On a bare metal system (embedded microcontroller, no MMU, no paging) what is more expensive? A full context switch (register save & restore) or a function call (activation record allocation)?

I understand that this is highly dependent on calling convention and hardware capability, but how would I go about evaluating this?

EDIT:

To provide more context, I'm trying to model two scheduling schemes. The first being a pre-emptive scheduler with context switching between tasks. The second being a function pointer run queue where tasks are state-machines broken into several enque-able function calls (where enqueing occurs on an IO event driven basis).

For the most part, I can gather good data on how long my tasks take (both IO and CPU time) but I need some help figuring out the additional overhead costs to add as constants in my model.

2
Are you trying to perform 1 specific activity and wondering which concept to use?nj-ath
@darknight - added new comments aboveJon

2 Answers

1
votes

Since the system calls that trigger context switches are function calls, and the hardware interrupts that can trigger context-switches are similar, (and require a call to an event/semaphore, and a jump/call to the scheduler entry point, to signal the context-switch), I would say that a function call would be cheaper CPU-cycle wise unless an unreasonable number of parameters were passed.

This smells like an XY problem - why do you ask this?

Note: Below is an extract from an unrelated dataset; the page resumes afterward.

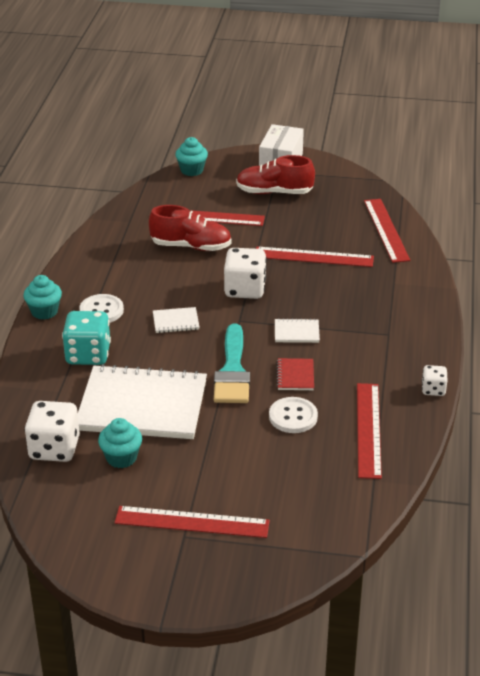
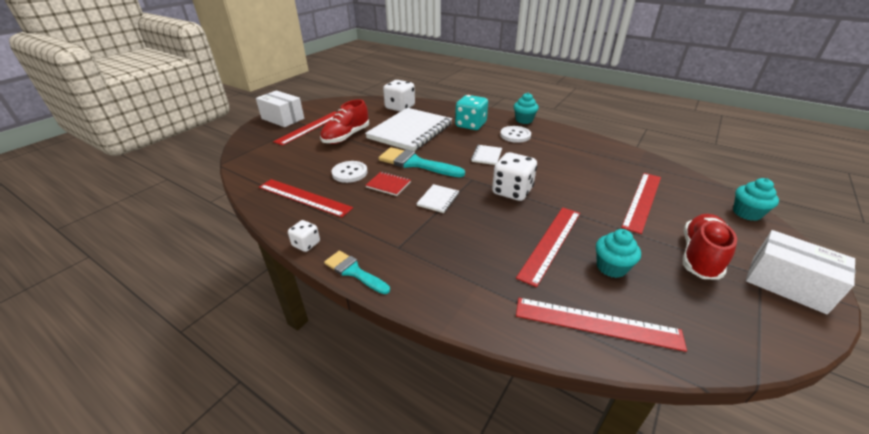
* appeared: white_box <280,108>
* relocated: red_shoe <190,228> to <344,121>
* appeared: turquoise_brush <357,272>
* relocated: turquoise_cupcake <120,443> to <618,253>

Context switches and function calls are almost orthogonal - one is a stack-based mechanism, the other selects a different stack entirely.

0
votes

You'd go about evaluating this by contrasting the techniques and their actual affects on overall data movement.

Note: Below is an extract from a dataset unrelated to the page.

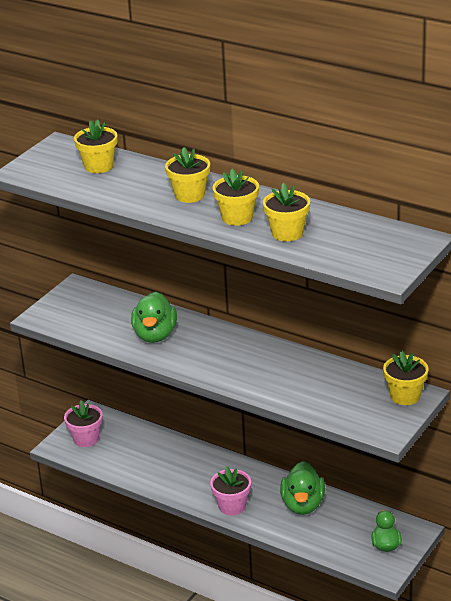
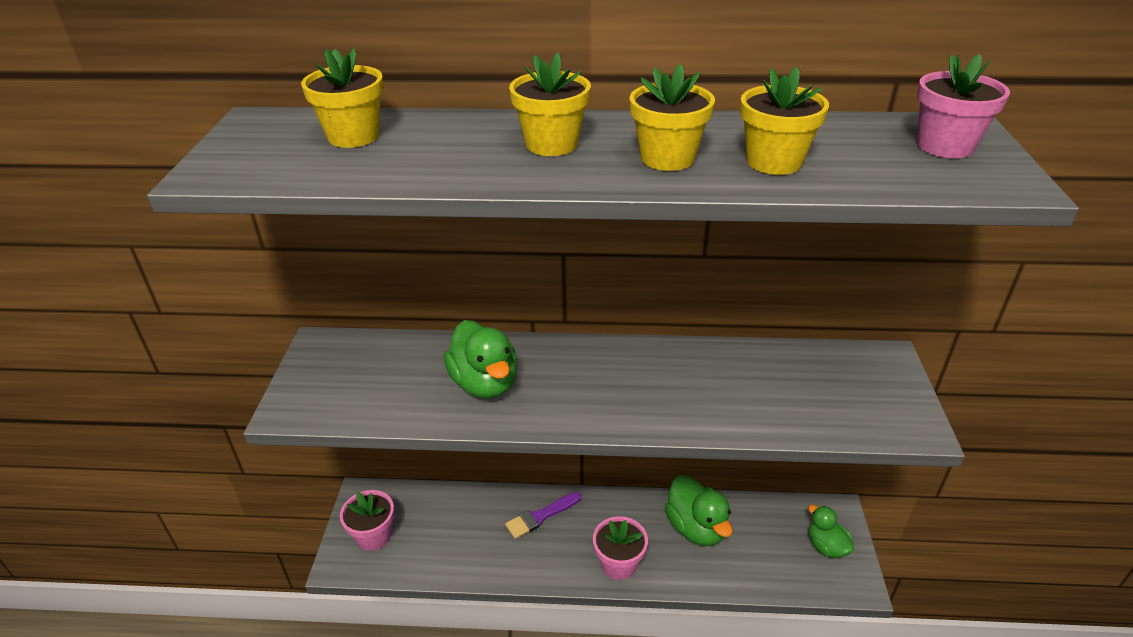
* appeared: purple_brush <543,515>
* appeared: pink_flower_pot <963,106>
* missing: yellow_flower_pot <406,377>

For example, on a 6502, an interrupt pushes: The Program Counter, X, Y, A, and status register. That's 6 bytes of actual data, and takes 7 CPU cycles.

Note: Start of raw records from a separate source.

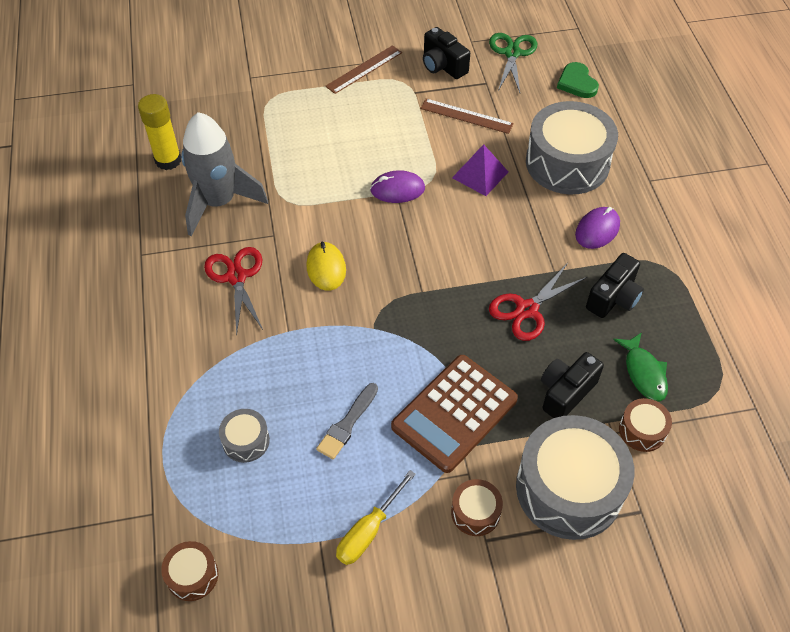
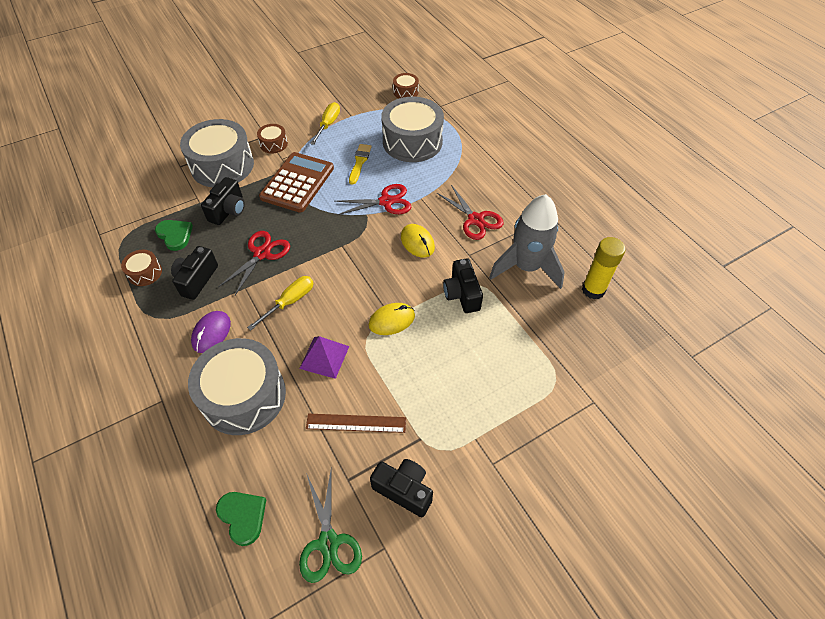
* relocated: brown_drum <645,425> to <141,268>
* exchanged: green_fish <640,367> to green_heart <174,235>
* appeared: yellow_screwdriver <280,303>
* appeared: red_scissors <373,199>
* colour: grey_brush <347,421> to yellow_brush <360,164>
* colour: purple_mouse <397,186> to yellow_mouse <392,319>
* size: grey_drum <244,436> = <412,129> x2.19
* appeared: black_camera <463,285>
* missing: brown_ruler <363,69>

Granted, a 6502 is a much simpler CPU than modern designs, but sits as a fundamental example of the problem.

Now, a function call can arguably be as little as a Jump Subroutine, which simply pushes the current PC on to the stack, and then changes the PC to the new location. On the 6502, a JSR cost 6 cycles.

If you consider JSR and BRK (software interrupt on 6502) as the primitives, JSR is cheaper than BRK, by 1 cycle. This is outside the costs of standing up the call frame.

Most context switches are done automatically (via a timer or whatever) to simulate multi processing. But some systems use the CPUs trap primitive for system calls (like INT in MS-DOS, and TRAP in the old Mac OS). So a soft interrupt still has to stand up the stack frame, just like a normal subroutine would.

In the end, a JSR is likely cheaper than any of the higher level switch mechanisms, simply because it's so lightweight. The interrupt mechanisms usually have a indirection mechanic (which is why they're used in system call so much) that a subroutine does not have. The compiler managed the subroutine addresses at compile time.

But those are the considerations to look at to evaluate raw performance.